La princesa de París
Arantxa vivió una intensa relación de amor-odio con Roland Garros, que ganó tres veces por una el Open de Estados Unidos
Campeona española absoluta a los 13 años, Arantxa Sánchez Vicario alcanzó a los 17 años, en 1989, su primera final de Roland Garros. Mientras cenaba con ellos, el periodista español más veterano preguntó en la víspera de la final a sus colegas: '¿Y si gana? ¿Os imagináis lo que supondría?'. La respuesta más suave fue: 'Rozas la locura'. Su rival era la alemana Steffi Graf, la reina que había destronado a las estadounidenses Chris Evert y Martina Navratilova. Ganarla parecía inasumible. Pero Arantxa no aceptaba un papel secundario: 'No tengo nada que perder. Lo que he hecho ya es muy grande, pero quiero ganar'.
El público se frotaba al día siguiente los ojos cuando Arantxa se impuso en el desempate de la primera manga. Pero cuando Graf se puso 5-3 en la definitiva las ilusiones parecían esfumarse. Sin embargo, Arantxa ganó. Entonces se fundamentaron varios de sus mitos. Fue allí donde el mundo descubrió su revés centelleante y explosivo, donde surgió su '¡vamos!' como un grito de guerra y donde realizó la primera de las grandes remontadas que le abrieron la puerta de la historia.

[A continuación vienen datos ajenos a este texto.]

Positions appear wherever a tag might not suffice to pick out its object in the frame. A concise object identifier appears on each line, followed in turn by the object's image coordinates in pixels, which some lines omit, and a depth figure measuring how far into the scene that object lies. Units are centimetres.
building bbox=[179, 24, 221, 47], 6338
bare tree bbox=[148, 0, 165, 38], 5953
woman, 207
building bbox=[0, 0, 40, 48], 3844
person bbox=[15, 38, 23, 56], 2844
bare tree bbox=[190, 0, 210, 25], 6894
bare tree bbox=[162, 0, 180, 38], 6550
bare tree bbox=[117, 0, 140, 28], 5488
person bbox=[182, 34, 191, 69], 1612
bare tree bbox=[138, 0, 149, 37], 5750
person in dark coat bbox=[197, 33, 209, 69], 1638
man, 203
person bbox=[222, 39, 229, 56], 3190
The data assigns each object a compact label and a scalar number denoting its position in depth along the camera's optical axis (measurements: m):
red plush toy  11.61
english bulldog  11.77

Aquél fue el inicio de una historia de amor y odio con Roland Garros, la cita de sus mejores triunfos, pero también aquélla en la que fue víctima de la incomprensión ante sus supuestas tácticas defensivas. Entre 1987 y 2000, París fue la fortaleza de Arantxa, un torneo que ganó tres veces y en el que alcanzó al menos los cuartos de final, excepto en 1990, durante 14 años. Fue su plataforma de lanzamiento hacia otros objetivos que se resumen en 12 finales y 22 semifinales entre los cuatro torneos del Grand Slam. Eso supone una regularidad brutal, que tuvo su máxima expresión entre 1994 y 1996, años en que ganó dos títulos grandes y jugó ocho de las doce finales posibles.

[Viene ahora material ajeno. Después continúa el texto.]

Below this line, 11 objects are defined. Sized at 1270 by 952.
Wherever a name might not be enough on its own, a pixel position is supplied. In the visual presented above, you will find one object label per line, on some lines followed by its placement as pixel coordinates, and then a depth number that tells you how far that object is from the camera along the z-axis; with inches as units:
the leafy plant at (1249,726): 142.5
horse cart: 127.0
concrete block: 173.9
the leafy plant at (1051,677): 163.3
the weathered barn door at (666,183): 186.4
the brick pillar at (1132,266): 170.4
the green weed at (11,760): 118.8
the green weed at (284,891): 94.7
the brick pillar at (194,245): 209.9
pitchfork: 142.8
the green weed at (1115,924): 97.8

Sin embargo, en 1997 llegó su primera gran crisis. 'Haber perdido cinco finales grandes le está pesando mucho', comentó entonces su hermano Emilio, que pasó a hacerse cargo de su dirección técnica; 'para una campeona como ella, es un golpe muy duro'. Allí se la enterró por primera vez. Pero resurgió y en 1998 protagonizó otra de sus grandes remontadas frente a la norteamericana Serena Williams en los octavos de final -perdía por un set y 5-2- para acabar ganando su último Roland Garros.
Fue su forma de decir adiós. 'Os quiero', les dijo a los franceses que la habían silbado en varios partidos. Y encaró la parte final de su esplendorosa carrera. Se casó en 2000 y se independizó un poco de su familia, que la había sobreprotegido en sus primeros años y dado la estabilidad necesaria para centrarse en su juego. Luego, en 2001, llegó el divorcio; el distanciamiento de sus padres; el idilio con su entrenador, Antoni Hernández, y el hecho de que a los 31 años el físico no responde como a los 18.
Todo ello, combinado con la irrupción de las hermanas Williams y de una generación de pegadoras que imprime una velocidad a la bola que anula las posibilidades de réplica de Arantxa en sus condiciones actuales. Demasiadas cosas. Los pilares en los que había basado su carrera se estaban hundiendo. Y la fortaleza, el positivismo, la garra y la pasión iban desapareciendo. Por primera vez, Arantxa era vulnerable.